### Excerpts from segmentation records

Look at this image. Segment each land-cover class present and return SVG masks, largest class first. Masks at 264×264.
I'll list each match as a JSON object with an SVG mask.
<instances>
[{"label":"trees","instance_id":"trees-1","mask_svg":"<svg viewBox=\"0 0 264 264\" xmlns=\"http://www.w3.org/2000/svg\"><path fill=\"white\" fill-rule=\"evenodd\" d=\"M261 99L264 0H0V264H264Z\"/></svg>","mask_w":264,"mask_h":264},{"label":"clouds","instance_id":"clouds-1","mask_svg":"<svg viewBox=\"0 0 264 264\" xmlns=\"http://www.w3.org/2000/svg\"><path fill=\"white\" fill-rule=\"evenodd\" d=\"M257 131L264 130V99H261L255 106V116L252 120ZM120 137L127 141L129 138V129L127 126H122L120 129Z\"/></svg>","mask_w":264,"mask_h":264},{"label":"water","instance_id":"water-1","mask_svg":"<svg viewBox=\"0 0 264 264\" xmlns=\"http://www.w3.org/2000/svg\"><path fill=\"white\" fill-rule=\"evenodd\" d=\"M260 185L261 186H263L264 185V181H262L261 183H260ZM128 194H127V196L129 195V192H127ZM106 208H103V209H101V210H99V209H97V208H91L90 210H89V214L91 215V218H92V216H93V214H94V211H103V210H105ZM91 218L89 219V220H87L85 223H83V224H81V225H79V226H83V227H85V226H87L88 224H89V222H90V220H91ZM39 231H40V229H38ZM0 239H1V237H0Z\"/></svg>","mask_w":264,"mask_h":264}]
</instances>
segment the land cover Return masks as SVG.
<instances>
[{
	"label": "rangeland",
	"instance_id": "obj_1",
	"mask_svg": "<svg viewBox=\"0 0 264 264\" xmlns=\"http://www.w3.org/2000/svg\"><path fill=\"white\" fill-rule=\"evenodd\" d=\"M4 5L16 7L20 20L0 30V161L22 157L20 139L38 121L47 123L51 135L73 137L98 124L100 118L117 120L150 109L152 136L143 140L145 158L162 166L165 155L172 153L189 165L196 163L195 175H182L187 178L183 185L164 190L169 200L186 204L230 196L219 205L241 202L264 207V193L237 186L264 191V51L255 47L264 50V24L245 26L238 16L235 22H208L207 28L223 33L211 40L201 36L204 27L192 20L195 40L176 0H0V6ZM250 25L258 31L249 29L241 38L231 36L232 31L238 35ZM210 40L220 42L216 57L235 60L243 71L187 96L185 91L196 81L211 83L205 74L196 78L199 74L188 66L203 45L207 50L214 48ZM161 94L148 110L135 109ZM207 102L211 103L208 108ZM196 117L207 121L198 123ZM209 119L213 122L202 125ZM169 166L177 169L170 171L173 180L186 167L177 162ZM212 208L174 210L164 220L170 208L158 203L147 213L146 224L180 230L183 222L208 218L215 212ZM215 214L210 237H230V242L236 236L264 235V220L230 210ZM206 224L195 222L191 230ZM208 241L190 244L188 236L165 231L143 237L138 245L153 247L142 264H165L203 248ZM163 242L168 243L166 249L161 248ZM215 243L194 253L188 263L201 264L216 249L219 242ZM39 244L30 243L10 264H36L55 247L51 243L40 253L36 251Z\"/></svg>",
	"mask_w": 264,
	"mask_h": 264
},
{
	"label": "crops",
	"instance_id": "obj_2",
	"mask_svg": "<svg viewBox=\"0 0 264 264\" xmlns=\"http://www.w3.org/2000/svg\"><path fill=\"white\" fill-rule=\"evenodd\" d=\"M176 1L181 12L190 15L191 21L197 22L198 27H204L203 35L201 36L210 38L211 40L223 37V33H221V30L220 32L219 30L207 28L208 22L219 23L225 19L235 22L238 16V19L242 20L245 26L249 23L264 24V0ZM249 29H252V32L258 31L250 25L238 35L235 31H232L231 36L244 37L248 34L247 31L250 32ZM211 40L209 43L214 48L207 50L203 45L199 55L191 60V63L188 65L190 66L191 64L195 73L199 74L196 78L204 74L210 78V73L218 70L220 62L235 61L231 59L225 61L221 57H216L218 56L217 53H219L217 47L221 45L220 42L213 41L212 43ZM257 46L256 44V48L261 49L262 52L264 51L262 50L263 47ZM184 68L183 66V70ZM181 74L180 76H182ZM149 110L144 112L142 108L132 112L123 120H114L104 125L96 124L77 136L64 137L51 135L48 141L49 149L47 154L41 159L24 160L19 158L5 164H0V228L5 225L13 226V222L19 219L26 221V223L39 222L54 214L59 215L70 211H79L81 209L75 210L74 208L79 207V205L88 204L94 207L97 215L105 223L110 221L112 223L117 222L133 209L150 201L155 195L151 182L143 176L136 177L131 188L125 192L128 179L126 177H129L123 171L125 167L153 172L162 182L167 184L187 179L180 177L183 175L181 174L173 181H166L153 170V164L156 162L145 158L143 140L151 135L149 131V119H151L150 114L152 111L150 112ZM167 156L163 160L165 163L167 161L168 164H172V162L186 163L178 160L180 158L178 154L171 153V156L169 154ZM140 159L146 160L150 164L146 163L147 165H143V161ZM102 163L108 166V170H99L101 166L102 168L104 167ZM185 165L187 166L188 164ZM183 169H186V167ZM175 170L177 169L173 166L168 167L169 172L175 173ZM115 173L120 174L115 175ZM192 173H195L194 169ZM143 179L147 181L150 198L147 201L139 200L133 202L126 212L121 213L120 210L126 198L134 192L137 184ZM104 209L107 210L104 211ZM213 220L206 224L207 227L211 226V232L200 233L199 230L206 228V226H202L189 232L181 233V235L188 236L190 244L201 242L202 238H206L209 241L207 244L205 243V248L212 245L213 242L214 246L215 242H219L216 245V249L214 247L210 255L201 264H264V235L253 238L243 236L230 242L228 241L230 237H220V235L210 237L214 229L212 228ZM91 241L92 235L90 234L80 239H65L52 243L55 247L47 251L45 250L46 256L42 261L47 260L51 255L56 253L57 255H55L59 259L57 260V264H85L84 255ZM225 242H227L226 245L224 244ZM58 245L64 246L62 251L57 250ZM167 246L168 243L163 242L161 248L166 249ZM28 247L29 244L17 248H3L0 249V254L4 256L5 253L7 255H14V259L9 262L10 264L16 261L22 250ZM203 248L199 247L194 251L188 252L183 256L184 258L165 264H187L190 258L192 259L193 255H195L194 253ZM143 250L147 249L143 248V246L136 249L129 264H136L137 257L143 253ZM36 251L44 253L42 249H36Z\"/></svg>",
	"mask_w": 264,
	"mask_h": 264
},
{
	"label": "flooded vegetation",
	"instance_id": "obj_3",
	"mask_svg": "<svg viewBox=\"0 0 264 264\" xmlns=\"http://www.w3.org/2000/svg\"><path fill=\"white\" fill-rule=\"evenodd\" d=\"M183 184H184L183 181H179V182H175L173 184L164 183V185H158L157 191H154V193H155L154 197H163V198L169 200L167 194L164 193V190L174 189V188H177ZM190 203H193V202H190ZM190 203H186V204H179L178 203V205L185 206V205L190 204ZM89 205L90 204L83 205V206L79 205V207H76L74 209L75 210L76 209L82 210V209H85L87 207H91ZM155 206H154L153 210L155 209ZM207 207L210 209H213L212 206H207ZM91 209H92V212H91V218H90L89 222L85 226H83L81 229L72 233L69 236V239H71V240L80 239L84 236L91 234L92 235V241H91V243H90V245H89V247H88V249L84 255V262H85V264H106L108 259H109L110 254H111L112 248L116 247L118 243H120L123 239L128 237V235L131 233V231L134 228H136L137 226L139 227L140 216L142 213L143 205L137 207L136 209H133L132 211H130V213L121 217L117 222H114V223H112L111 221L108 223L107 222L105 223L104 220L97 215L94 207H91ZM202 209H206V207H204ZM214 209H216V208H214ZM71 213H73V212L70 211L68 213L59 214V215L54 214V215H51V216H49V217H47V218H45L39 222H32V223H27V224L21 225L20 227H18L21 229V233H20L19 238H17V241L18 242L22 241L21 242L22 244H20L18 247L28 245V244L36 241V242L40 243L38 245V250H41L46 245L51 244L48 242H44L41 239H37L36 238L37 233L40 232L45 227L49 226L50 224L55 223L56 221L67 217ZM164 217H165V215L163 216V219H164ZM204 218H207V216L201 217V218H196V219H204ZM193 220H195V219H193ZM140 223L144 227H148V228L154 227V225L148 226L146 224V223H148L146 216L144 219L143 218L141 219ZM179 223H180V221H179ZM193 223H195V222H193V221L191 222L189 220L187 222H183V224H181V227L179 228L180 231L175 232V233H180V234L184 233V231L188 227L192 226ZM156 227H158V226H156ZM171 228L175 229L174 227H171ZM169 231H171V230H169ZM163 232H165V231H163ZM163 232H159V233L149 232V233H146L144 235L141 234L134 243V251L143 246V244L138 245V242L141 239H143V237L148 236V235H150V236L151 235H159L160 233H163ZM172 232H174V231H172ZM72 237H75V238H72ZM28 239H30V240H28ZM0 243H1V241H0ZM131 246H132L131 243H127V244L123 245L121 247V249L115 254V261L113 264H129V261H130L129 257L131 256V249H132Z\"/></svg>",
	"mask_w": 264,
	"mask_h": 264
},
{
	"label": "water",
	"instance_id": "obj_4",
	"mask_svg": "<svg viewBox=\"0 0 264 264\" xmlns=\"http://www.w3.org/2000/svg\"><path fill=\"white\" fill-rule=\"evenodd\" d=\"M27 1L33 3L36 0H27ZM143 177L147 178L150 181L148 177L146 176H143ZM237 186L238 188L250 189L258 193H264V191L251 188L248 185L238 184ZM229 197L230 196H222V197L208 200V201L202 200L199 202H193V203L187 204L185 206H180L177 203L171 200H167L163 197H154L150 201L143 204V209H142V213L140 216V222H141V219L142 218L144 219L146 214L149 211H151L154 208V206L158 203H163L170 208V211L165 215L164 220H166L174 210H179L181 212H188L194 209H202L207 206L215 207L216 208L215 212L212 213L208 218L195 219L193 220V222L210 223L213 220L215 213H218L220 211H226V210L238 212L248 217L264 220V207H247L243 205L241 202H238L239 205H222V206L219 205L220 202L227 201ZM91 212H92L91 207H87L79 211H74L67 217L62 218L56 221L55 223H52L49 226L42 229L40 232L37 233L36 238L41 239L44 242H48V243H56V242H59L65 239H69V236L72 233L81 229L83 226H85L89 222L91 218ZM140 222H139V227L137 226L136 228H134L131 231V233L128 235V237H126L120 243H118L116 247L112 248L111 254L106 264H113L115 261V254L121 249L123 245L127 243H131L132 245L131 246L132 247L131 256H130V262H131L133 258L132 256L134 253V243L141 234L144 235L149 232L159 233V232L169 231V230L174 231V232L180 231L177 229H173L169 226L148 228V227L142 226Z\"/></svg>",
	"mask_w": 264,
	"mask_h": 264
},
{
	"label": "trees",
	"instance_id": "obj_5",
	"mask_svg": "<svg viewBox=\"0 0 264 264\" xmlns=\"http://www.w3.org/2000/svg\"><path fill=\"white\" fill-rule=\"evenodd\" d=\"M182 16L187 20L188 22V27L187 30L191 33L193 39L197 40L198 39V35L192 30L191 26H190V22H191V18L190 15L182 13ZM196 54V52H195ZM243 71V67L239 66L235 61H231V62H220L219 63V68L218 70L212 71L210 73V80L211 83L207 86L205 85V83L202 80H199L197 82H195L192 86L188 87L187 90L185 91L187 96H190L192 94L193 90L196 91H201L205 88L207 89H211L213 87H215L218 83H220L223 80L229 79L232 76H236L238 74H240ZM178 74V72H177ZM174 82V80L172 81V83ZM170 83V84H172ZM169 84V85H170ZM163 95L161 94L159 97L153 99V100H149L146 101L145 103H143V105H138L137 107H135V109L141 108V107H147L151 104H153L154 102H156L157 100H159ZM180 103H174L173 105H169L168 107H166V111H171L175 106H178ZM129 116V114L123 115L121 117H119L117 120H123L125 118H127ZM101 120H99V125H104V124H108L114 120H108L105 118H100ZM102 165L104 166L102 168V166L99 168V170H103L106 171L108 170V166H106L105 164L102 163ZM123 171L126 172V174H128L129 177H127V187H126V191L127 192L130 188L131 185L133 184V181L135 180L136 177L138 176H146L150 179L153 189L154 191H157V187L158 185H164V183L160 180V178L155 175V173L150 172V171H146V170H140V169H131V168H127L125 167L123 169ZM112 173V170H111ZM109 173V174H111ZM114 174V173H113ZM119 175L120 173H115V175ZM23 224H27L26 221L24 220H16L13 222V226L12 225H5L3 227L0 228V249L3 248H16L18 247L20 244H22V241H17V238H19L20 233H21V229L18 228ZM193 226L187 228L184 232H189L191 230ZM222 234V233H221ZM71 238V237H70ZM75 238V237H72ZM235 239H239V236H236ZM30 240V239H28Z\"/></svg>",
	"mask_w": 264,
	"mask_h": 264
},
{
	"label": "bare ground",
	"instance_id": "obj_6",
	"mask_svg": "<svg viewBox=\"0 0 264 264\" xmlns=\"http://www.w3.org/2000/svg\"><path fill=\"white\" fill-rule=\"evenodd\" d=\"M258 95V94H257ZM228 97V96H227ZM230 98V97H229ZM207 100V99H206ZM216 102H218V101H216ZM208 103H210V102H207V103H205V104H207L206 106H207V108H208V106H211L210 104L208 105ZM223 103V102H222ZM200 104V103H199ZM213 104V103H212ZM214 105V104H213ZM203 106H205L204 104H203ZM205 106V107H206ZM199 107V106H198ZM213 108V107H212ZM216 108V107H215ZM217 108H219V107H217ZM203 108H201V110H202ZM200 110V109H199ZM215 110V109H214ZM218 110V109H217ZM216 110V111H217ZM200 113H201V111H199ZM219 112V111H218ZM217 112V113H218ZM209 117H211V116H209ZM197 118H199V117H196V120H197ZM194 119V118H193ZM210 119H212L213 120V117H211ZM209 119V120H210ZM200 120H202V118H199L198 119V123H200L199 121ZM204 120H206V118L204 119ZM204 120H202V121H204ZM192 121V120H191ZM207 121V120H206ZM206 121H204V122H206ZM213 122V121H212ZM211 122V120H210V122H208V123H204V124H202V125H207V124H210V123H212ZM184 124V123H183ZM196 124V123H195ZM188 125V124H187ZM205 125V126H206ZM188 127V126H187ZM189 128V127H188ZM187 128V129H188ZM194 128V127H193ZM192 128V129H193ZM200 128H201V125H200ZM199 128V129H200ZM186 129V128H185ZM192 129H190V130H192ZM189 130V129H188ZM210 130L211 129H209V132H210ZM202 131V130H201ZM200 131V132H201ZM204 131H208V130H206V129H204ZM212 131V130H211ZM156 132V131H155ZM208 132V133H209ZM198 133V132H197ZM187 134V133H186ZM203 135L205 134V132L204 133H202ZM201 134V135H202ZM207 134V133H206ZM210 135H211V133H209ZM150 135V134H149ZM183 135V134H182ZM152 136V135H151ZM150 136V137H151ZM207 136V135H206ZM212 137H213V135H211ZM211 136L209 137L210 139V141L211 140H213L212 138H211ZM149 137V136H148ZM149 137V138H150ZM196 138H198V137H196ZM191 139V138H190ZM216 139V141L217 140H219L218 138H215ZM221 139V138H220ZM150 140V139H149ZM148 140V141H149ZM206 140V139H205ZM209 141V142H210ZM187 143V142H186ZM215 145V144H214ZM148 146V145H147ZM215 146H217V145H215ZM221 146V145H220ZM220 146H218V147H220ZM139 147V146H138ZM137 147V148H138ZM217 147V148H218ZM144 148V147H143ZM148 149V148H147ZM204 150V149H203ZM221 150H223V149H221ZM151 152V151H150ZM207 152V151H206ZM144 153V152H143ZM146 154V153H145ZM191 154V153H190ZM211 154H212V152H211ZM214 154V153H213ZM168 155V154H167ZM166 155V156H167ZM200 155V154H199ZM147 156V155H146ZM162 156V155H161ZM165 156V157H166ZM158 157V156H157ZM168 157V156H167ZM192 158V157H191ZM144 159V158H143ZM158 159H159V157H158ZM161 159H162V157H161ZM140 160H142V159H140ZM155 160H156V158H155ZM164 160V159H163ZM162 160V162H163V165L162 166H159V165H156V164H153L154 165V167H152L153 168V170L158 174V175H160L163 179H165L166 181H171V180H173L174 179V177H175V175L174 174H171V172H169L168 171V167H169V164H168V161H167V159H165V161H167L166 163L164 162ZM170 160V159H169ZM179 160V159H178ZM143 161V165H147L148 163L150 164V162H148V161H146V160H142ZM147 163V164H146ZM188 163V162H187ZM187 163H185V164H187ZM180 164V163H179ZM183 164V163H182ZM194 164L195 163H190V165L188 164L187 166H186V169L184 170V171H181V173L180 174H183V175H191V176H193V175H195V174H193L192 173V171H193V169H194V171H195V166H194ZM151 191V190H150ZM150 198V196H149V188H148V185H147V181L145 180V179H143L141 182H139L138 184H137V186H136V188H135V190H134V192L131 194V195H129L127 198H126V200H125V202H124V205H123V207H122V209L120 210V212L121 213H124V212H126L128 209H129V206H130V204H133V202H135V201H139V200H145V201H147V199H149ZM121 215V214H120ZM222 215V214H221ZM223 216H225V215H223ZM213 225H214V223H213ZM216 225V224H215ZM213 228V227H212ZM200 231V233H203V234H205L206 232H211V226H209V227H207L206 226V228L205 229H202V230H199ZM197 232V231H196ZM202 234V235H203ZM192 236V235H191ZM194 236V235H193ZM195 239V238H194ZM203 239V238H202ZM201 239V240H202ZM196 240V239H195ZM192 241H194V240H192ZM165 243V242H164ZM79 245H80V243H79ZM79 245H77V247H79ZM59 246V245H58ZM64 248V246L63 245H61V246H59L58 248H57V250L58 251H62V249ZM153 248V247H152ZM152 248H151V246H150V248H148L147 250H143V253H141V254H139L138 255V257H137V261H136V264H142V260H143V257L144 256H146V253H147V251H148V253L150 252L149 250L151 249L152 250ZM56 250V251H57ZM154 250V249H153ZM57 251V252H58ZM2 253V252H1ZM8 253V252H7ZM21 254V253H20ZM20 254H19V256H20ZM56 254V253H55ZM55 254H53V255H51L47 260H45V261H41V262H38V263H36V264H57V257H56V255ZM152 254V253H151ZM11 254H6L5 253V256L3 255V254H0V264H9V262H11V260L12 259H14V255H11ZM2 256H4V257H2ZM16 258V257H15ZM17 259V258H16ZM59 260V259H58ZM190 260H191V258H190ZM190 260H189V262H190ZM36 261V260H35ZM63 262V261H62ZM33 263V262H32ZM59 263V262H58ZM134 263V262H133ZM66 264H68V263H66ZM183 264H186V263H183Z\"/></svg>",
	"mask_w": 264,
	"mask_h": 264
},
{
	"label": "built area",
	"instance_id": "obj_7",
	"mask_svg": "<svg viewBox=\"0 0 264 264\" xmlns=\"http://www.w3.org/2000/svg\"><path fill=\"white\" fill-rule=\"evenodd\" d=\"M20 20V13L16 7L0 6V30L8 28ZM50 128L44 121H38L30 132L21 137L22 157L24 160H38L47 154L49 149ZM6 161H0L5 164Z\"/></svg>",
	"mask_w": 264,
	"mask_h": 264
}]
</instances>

### Directions
Return each line above that contains the string "trees".

### Response to the task
[{"label":"trees","instance_id":"trees-1","mask_svg":"<svg viewBox=\"0 0 264 264\" xmlns=\"http://www.w3.org/2000/svg\"><path fill=\"white\" fill-rule=\"evenodd\" d=\"M261 99L264 0H0V264H264Z\"/></svg>","mask_w":264,"mask_h":264},{"label":"clouds","instance_id":"clouds-1","mask_svg":"<svg viewBox=\"0 0 264 264\" xmlns=\"http://www.w3.org/2000/svg\"><path fill=\"white\" fill-rule=\"evenodd\" d=\"M257 131L264 130V99H261L255 106V116L252 120ZM120 137L127 141L129 138V129L127 126H122L120 129Z\"/></svg>","mask_w":264,"mask_h":264},{"label":"water","instance_id":"water-1","mask_svg":"<svg viewBox=\"0 0 264 264\" xmlns=\"http://www.w3.org/2000/svg\"><path fill=\"white\" fill-rule=\"evenodd\" d=\"M260 185L261 186H263L264 185V181H262L261 183H260ZM128 194H127V196L129 195V192H127ZM106 208H103V209H101V210H99V209H97V208H91L90 210H89V214L91 215V218H92V216H93V214H94V211H103V210H105ZM91 218L89 219V220H87L85 223H83V224H81V225H79V226H83V227H85V226H87L88 224H89V222H90V220H91ZM39 231H40V229H38ZM0 239H1V237H0Z\"/></svg>","mask_w":264,"mask_h":264}]
	"label": "trees",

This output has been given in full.